RPP extracts an L3 ground-truth graph from a corpus, then applies iterative Pareto extraction and clustering to produce L2 concepts, L1 atomic logic nodes, and an L0 meta-schema. Each extraction selects top nodes by importance (PageRank + semantic weight) until coverage targets are met, preserving bridge edges and topology. Topology validators enforce small-world metrics (η, clustering, isolation) and node-ratio constraints during bidirectional convergence.

When to use it

Designing domain ontologies or knowledge architectures from large corpora
Deriving atomic first principles with emergent composite concepts
Compressing information for optimized explanation, search, or summarization
Validating or refactoring existing schemas to meet topology/ratio constraints

Best practices

Start with a clear L3 corpus and extract ground-truth details before clustering
Use bidirectional construction (bottom-up + top-down) for iterative convergence and validation
Validate node ratios and topology (η≥4, clustering >0.3, isolation <0.2) after each level extraction
Preserve bridge and hyperedges to maintain cross-hierarchical semantics and small-world structure

Example use cases

Create a compact ontology for a scientific domain (e.g., pharmacology) that maps first principles to experimental detail
Refactor an enterprise knowledge graph to improve explainability and reduce node bloat while keeping coverage
Generate navigation and search schemas where 0.8% of nodes can surface 51% of signals for rapid triage
Integrate with graph/abduct/mega/infranodus workflows to detect gaps and extend to SuperHyperGraphs

FAQ

What coverage and node ratios should I expect at each level?
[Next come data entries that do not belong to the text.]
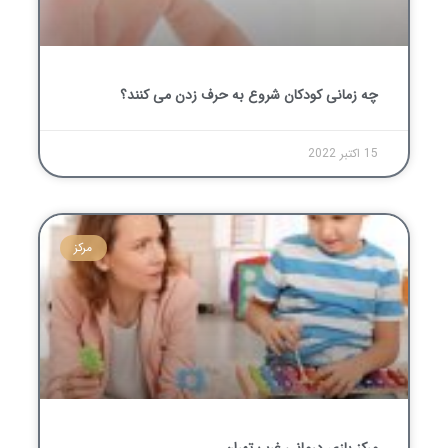
چه زمانی کودکان شروع به حرف زدن می کنند؟
15 اکتبر 2022
مرکز
مرکز بازی درمانی غرب تهران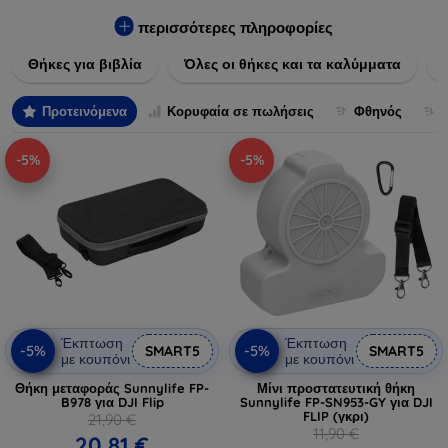
Εξασφαλίστε την απόλυτη προστασία από γρατζουνιές,
πτώσεις και άλλες φθορές, ενώ παράλληλα δίνετε ένα
περισσότερες πληροφορίες
μοναδικό ύφος στις συσκευές σας. Αναβαθμίστε την εμφάνιση
Θήκες για βιβλία
Όλες οι θήκες και τα καλύμματα
και τη διάρκεια ζωής των συσκευών σας με τις κορυφαίες
λύσεις μας σε θήκες και καλύμματα.
Προτεινόμενα
Κορυφαία σε πωλήσεις
Φθηνός
-5%
-5%
Έκπτωση
Έκπτωση
-5%
-5%
SMART5
SMART5
με κουπόνι
με κουπόνι
Θήκη μεταφοράς Sunnylife FP-
Μίνι προστατευτική θήκη
B978 για DJI Flip
Sunnylife FP-SN953-GY για DJI
FLIP (γκρι)
21,90 €
11,90 €
20,81 €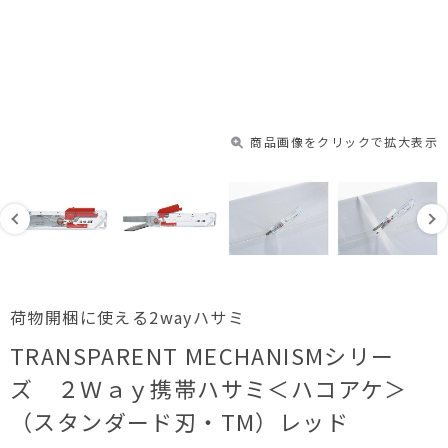
商品画像をクリックで拡大表示
荷物開梱に使える2wayハサミ
TRANSPARENT MECHANISMシリー
ズ ２Ｗａｙ携帯ハサミ＜ハコアケ＞
（スタンダード刃・TM）レッド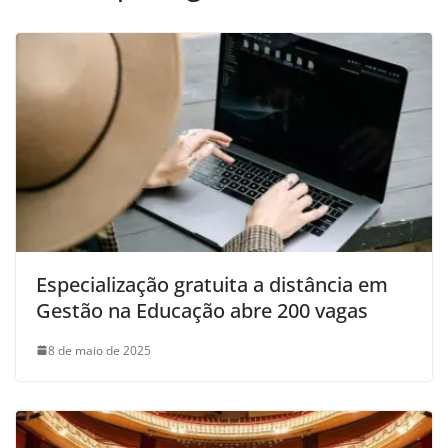
Especialização gratuita a distância em
Gestão na Educação abre 200 vagas
8 de maio de 2025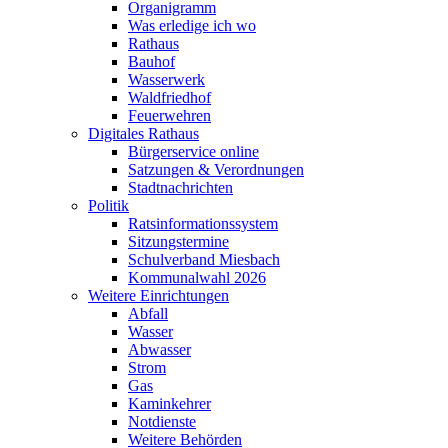
Organigramm
Was erledige ich wo
Rathaus
Bauhof
Wasserwerk
Waldfriedhof
Feuerwehren
Digitales Rathaus
Bürgerservice online
Satzungen & Verordnungen
Stadtnachrichten
Politik
Ratsinformationssystem
Sitzungstermine
Schulverband Miesbach
Kommunalwahl 2026
Weitere Einrichtungen
Abfall
Wasser
Abwasser
Strom
Gas
Kaminkehrer
Notdienste
Weitere Behörden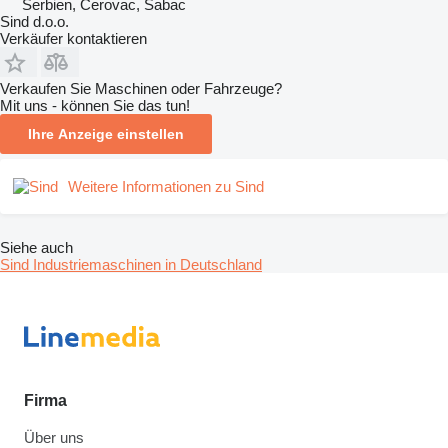
Serbien, Cerovac, Šabac
Sind d.o.o.
Verkäufer kontaktieren
Verkaufen Sie Maschinen oder Fahrzeuge?
Mit uns - können Sie das tun!
Ihre Anzeige einstellen
Weitere Informationen zu Sind
Siehe auch
Sind Industriemaschinen in Deutschland
Firma
Über uns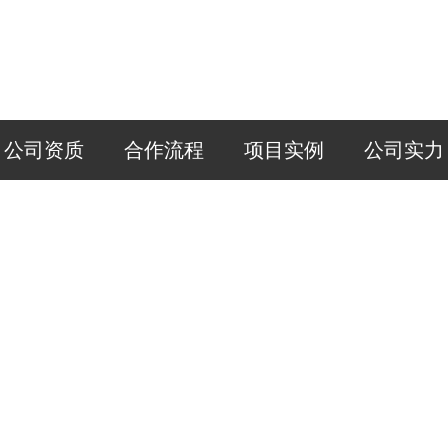
公司资质
合作流程
项目实例
公司实力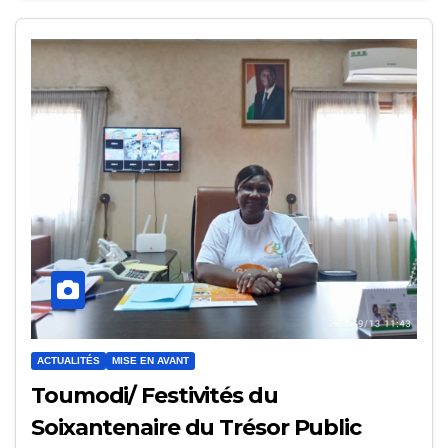
ACTUALITÉS
MISE EN AVANT
Toumodi/ Festivités du
Soixantenaire du Trésor Public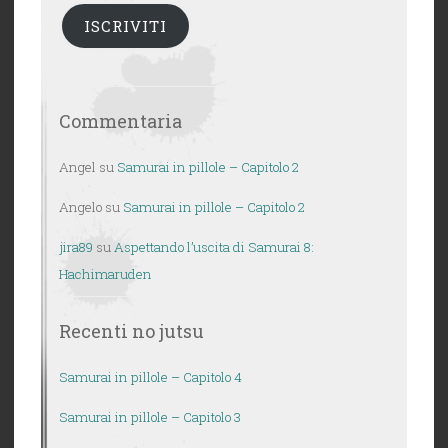
ISCRIVITI
Commentaria
Angel
su
Samurai in pillole – Capitolo 2
Angelo
su
Samurai in pillole – Capitolo 2
jira89
su
Aspettando l’uscita di Samurai 8:
Hachimaruden
Recenti no jutsu
Samurai in pillole – Capitolo 4
Samurai in pillole – Capitolo 3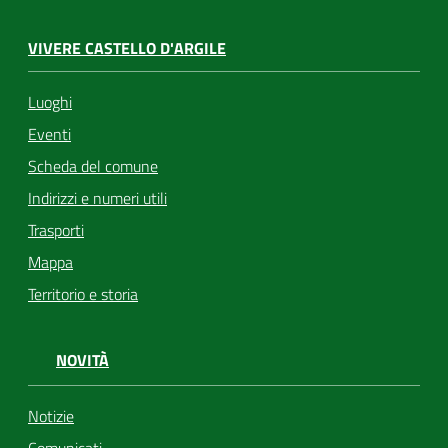
VIVERE CASTELLO D'ARGILE
Luoghi
Eventi
Scheda del comune
Indirizzi e numeri utili
Trasporti
Mappa
Territorio e storia
NOVITÀ
Notizie
Comunicati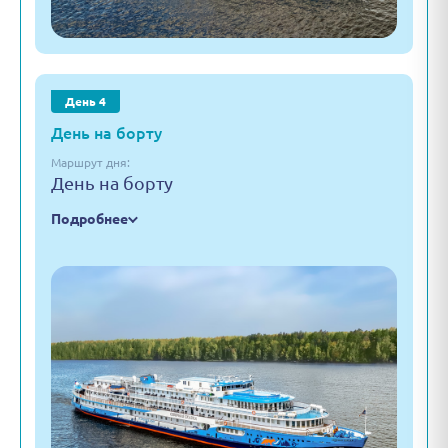
День 4
День на борту
Маршрут дня:
День на борту
Подробнее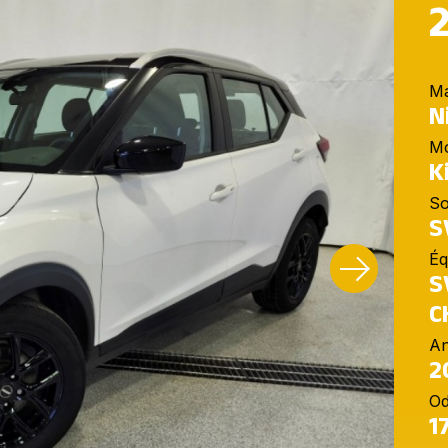
M
N
M
K
So
S
Éq
S
C
A
2
O
1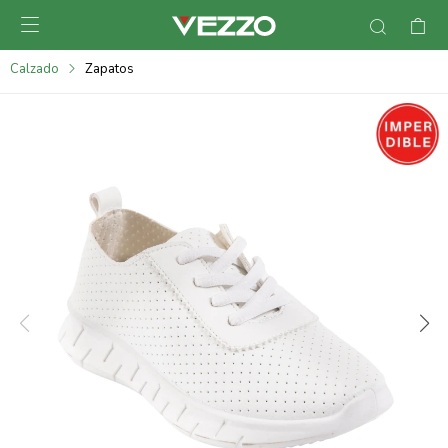

095900378
Calzado
Zapatos
095900365
095900383
095305135
095271242
095900355
095900340
095900372
095101429
095277079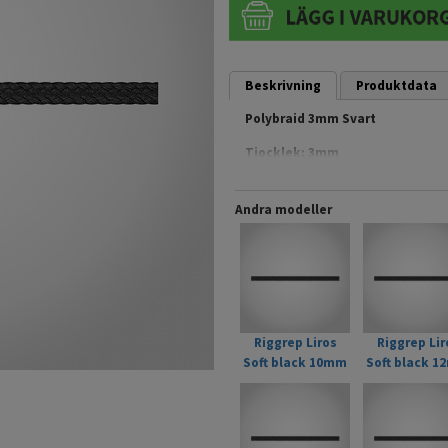
Beskrivning
Produktdata
Polybraid 3mm Svart
Tjocklek: 3mm
Brottlast: 150kg
Detta rep får EJ användas till kl
Andra modeller
Artikelnr: 01040-0300-188
Riggrep Liros
Riggrep Lir
Soft black 10mm
Soft black 
Svart
Svart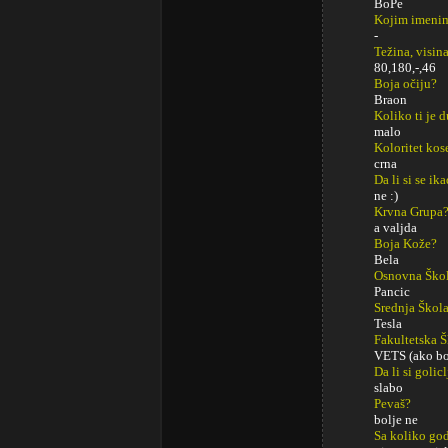
BoPe
Kojim imenim
-
Težina, visina
80,180,-,46
Boja očiju?
Braon
Koliko ti je 
malo
Koloritet kos
crna
Da li si se ik
ne :)
Krvna Grupa
a valjda
Boja Kože?
Bela
Osnovna Ško
Pancic
Srednja Škol
Tesla
Fakultetska 
VETS (ako bo
Da li si golic
slabo
Pevaš?
bolje ne
Sa koliko god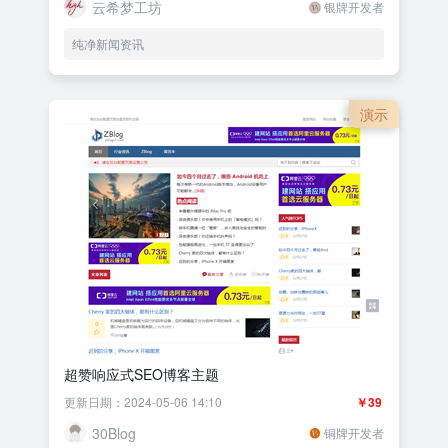
云希梦工坊
银牌开发者
纯净新闻资讯
演示
超赞响应式SEO博客主题
更新日期：2024-05-06 14:10
￥39
30Blog
铜牌开发者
Target approximately L3=100% nodes, L2≈20% nodes for ~80% coverage, L1≈4% for ~64% coverage, and L0≈0.8% for ~51% coverage, with L1:L2 roughly 2–3:1.

When should I use bidirectional construction instead of bottom-up only?

Use bidirectional (recommended) when you must validate a proposed schema against evidence or iterate rapidly—merge bottom-up discovery with top-down constraints for robust convergence.